EXTRACTED TEXT:
# The biggest lathe I have ever seen!



## konnon6 (Jan 25, 2012)

I was down in Mexico getting some leatherwork done, when I herd this load thumping noise!
This guy had a huge 40 foot give or take an inch tree trunk he was turning using an old tractor
cut in half The counter weight was a ten foot by four concrete block!
I stopped by the next day and it looked beautiful! and he ownly used chainsaws!
Anybody know of one bigger?


----------



## waho6o9 (May 6, 2011)




----------



## Picklehead (Feb 12, 2013)

Gonna need one big ass dust collector!


----------



## WillliamMSP (Jan 3, 2014)

Someone really likes their Lucky Charms.


----------



## HerbC (Jul 28, 2010)

Well, they say if there's no pictures, it didn't happen.


----------



## BurlyBob (Mar 13, 2012)

Maybe it's a cereal bowl for the Jolly Green Giant!


----------



## konnon6 (Jan 25, 2012)

I like it! But its still not as long as the one I saw.


----------



## Racer2007 (Jan 13, 2011)

It is a swimming pool for his kids.


----------



## Bonka (Apr 13, 2012)

At last. One bigger than mine.


----------



## Underdog (Oct 29, 2012)

http://wwideas.com/2014/11/the-biggest-wooden-bowl/ 
Here's the information on the bowl picture shown above.


----------



## 280305 (Sep 28, 2008)

This could come in handy. I try to limit myself to two bowls of ice cream per week.


----------



## marshallLaw (Mar 17, 2016)

PopCorn for binge watching your favorite shows!


----------



## SawyerRob (Feb 8, 2016)

That's a big bowl, it looks bigger than this one,










SR


----------



## oldnovice (Mar 7, 2009)

Wasn't there a video on that BIG lathe!


----------



## helluvawreck (Jul 21, 2010)

That is amazing.

helluvawreck aka Charles
http://woodworkingexpo.wordpress.com


----------

INPUT:
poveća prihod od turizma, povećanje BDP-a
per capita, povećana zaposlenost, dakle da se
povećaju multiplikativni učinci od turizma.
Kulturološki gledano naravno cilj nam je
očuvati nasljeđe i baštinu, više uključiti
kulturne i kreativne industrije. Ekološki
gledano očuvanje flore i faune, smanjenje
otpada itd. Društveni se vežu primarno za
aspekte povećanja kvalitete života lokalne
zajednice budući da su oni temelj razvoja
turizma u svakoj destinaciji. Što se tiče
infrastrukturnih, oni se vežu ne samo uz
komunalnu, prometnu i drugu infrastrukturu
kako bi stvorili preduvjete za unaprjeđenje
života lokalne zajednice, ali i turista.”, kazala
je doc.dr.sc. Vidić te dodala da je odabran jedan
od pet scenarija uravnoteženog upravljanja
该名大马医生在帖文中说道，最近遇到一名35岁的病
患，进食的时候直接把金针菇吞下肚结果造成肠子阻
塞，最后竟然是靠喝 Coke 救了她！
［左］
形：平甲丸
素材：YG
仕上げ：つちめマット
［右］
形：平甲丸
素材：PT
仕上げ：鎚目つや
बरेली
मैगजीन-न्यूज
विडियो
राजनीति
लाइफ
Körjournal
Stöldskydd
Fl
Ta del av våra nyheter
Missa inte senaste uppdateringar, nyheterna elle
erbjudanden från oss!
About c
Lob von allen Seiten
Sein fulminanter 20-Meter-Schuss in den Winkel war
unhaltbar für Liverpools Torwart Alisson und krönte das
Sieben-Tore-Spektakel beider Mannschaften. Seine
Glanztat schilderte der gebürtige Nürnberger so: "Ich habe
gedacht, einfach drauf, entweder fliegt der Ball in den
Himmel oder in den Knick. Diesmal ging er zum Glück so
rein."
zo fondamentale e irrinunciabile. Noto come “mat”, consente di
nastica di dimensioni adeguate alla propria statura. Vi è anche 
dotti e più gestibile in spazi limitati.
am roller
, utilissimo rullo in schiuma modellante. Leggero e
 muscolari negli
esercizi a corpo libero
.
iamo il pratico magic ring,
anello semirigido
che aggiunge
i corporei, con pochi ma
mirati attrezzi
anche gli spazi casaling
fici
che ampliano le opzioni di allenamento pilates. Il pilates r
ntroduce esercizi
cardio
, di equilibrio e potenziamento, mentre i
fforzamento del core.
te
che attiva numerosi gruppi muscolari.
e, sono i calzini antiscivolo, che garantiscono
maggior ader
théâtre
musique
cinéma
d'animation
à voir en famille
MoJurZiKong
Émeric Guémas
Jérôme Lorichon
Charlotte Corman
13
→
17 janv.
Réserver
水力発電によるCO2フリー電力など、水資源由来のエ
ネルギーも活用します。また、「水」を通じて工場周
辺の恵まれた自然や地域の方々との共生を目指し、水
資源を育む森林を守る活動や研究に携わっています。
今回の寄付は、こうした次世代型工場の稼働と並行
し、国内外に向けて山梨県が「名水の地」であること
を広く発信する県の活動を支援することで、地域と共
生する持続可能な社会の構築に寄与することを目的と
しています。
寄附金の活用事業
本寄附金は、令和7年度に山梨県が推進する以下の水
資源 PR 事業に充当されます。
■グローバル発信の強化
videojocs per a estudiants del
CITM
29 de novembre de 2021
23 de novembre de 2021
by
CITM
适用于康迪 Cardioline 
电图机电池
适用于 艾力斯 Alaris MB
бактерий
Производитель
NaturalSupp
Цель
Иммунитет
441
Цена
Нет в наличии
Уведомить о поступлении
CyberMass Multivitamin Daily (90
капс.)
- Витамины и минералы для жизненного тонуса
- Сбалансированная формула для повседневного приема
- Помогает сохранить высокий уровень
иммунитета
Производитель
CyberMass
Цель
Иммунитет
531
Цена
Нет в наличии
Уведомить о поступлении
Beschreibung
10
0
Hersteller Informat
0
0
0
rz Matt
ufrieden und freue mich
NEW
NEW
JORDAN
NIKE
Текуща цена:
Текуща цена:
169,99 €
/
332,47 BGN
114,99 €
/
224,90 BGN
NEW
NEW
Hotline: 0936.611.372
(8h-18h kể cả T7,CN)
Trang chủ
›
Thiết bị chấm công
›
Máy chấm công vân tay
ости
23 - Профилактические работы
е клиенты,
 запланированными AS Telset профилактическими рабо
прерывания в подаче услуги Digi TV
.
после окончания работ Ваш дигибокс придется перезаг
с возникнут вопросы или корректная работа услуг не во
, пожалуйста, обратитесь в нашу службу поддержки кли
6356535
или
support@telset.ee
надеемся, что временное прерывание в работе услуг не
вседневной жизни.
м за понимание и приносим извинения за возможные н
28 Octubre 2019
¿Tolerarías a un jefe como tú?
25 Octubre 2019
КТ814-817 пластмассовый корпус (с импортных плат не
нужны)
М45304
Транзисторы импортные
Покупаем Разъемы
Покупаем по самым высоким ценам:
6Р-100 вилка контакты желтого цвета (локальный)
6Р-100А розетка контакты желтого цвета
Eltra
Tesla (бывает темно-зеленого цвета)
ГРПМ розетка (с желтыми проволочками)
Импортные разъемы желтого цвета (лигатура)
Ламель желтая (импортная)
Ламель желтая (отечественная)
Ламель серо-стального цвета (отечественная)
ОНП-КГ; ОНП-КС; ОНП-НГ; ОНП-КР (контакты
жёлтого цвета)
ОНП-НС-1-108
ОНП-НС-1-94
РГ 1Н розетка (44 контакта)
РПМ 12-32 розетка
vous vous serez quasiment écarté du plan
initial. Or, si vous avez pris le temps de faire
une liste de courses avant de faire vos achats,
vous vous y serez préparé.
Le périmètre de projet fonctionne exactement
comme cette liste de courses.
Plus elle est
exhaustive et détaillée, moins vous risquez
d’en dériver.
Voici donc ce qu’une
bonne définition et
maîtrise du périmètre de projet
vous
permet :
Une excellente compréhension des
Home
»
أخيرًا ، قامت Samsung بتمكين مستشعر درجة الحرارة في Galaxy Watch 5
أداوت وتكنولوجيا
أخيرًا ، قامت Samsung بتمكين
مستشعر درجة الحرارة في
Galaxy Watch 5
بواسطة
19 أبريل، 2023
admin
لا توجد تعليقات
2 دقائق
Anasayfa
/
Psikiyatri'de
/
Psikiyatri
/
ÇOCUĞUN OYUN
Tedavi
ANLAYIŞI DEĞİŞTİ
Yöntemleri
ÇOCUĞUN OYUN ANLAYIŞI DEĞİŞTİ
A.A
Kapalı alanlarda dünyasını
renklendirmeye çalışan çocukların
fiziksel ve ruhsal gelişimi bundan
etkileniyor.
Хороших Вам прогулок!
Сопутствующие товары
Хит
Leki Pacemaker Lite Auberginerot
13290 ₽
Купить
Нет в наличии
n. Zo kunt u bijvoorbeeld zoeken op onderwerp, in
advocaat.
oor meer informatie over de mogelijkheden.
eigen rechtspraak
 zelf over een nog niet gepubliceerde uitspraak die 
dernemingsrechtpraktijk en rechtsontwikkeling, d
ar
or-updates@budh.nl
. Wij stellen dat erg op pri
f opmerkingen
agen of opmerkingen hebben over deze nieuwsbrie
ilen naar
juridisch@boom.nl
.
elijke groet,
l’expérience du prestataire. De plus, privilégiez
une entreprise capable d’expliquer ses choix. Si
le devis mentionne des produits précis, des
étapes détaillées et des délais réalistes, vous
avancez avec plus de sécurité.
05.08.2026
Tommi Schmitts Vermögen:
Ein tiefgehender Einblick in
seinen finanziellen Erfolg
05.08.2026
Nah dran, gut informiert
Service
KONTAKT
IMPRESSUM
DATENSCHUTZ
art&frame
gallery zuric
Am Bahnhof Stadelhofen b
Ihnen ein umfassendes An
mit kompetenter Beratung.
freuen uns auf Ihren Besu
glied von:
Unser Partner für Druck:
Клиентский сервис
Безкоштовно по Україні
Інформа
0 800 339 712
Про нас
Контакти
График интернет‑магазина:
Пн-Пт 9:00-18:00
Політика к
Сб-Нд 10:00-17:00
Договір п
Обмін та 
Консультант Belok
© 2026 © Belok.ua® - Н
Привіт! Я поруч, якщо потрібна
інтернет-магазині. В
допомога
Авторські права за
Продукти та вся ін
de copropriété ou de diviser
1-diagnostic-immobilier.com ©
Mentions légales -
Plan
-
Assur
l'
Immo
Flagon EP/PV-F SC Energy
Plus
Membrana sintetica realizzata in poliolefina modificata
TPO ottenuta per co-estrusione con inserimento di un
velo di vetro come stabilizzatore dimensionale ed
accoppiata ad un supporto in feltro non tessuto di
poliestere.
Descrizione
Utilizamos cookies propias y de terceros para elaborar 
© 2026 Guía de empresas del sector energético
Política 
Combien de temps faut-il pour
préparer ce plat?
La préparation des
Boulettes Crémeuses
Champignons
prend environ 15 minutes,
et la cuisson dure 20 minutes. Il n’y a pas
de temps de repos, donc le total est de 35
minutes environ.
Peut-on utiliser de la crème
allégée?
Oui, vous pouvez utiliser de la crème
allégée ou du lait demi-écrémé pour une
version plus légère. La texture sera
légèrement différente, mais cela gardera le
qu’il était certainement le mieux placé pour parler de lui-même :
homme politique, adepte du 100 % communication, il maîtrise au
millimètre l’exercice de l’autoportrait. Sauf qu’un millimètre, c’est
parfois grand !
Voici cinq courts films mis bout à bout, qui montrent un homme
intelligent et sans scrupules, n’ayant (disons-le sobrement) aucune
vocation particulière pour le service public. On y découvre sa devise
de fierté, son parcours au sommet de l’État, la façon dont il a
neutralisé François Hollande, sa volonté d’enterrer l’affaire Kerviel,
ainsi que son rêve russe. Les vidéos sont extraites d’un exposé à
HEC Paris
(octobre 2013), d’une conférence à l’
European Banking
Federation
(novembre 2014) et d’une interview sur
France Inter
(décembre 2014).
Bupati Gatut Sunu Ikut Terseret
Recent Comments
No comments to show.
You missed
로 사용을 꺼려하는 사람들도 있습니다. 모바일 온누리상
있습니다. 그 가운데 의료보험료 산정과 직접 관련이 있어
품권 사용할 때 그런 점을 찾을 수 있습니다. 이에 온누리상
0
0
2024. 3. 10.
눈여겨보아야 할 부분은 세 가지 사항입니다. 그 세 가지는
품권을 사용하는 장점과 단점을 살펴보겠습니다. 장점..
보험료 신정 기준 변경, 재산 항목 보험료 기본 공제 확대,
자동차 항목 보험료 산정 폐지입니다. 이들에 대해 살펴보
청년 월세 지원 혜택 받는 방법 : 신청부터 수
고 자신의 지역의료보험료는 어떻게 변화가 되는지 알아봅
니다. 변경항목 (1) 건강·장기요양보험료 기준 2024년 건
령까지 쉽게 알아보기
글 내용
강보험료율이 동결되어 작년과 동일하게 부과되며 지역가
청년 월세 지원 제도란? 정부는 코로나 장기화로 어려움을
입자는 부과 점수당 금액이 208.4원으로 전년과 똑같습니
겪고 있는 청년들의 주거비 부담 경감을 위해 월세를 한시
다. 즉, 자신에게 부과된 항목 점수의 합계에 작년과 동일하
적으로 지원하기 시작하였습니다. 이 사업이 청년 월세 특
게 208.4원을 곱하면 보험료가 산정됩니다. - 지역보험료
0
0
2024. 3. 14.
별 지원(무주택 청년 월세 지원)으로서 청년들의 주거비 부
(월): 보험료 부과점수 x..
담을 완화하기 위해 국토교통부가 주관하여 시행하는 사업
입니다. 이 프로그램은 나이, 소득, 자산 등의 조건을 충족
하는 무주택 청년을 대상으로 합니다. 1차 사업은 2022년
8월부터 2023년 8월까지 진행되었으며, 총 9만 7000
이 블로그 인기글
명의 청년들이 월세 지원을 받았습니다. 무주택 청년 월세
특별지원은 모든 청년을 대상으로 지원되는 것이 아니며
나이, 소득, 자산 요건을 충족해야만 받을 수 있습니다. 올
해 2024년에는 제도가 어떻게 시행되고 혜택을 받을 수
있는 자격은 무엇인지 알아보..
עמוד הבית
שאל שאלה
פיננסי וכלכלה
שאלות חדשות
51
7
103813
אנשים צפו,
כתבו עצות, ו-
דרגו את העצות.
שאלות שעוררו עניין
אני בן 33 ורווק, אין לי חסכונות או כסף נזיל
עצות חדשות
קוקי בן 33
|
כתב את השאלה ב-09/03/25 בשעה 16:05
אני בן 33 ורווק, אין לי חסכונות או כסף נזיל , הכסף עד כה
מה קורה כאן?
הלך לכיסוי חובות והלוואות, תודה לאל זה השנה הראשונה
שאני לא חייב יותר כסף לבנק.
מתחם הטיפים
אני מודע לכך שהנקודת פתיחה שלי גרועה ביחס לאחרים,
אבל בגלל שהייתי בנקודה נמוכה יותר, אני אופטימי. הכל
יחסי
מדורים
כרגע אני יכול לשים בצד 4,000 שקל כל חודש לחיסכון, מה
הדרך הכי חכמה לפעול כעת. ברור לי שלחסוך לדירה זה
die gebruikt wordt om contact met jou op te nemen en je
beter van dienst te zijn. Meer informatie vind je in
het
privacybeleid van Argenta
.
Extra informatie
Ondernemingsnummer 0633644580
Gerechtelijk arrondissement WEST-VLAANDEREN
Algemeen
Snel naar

PROBLEMS AND TASKS:
• a. Decide whether each statement agrees with the thread about the big lathe. For each, answer yes or no and quote the words of the thread that decide it. (i) The lathe in Mexico was turned using an old tractor. (ii) The counterweight was a block made of steel. (iii) One poster says they limit themselves to three bowls of ice cream per week.
• b. Rewrite the part of the rows that runs from the start of the rows through the line containing "Glanztat schilderte der", changing "gledano" to "promatrano" and leaving everything else unchanged.

SOLUTIONS BY TASK:
• a.
(i) Yes: "he was turning using an old tractor"
(ii) No: "The counter weight was a ten foot by four concrete block!"
(iii) No: "I try to limit myself to two bowls of ice cream per week."

• b.
poveća prihod od turizma, povećanje BDP-a
per capita, povećana zaposlenost, dakle da se
povećaju multiplikativni učinci od turizma.
Kulturološki promatrano naravno cilj nam je
očuvati nasljeđe i baštinu, više uključiti
kulturne i kreativne industrije. Ekološki
promatrano očuvanje flore i faune, smanjenje
otpada itd. Društveni se vežu primarno za
aspekte povećanja kvalitete života lokalne
zajednice budući da su oni temelj razvoja
turizma u svakoj destinaciji. Što se tiče
infrastrukturnih, oni se vežu ne samo uz
komunalnu, prometnu i drugu infrastrukturu
kako bi stvorili preduvjete za unaprjeđenje
života lokalne zajednice, ali i turista.”, kazala
je doc.dr.sc. Vidić te dodala da je odabran jedan
od pet scenarija uravnoteženog upravljanja
该名大马医生在帖文中说道，最近遇到一名35岁的病
患，进食的时候直接把金针菇吞下肚结果造成肠子阻
塞，最后竟然是靠喝 Coke 救了她！
［左］
形：平甲丸
素材：YG
仕上げ：つちめマット
［右］
形：平甲丸
素材：PT
仕上げ：鎚目つや
बरेली
मैगजीन-न्यूज
विडियो
राजनीति
लाइफ
Körjournal
Stöldskydd
Fl
Ta del av våra nyheter
Missa inte senaste uppdateringar, nyheterna elle
erbjudanden från oss!
About c
Lob von allen Seiten
Sein fulminanter 20-Meter-Schuss in den Winkel war
unhaltbar für Liverpools Torwart Alisson und krönte das
Sieben-Tore-Spektakel beider Mannschaften. Seine
Glanztat schilderte der gebürtige Nürnberger so: "Ich habe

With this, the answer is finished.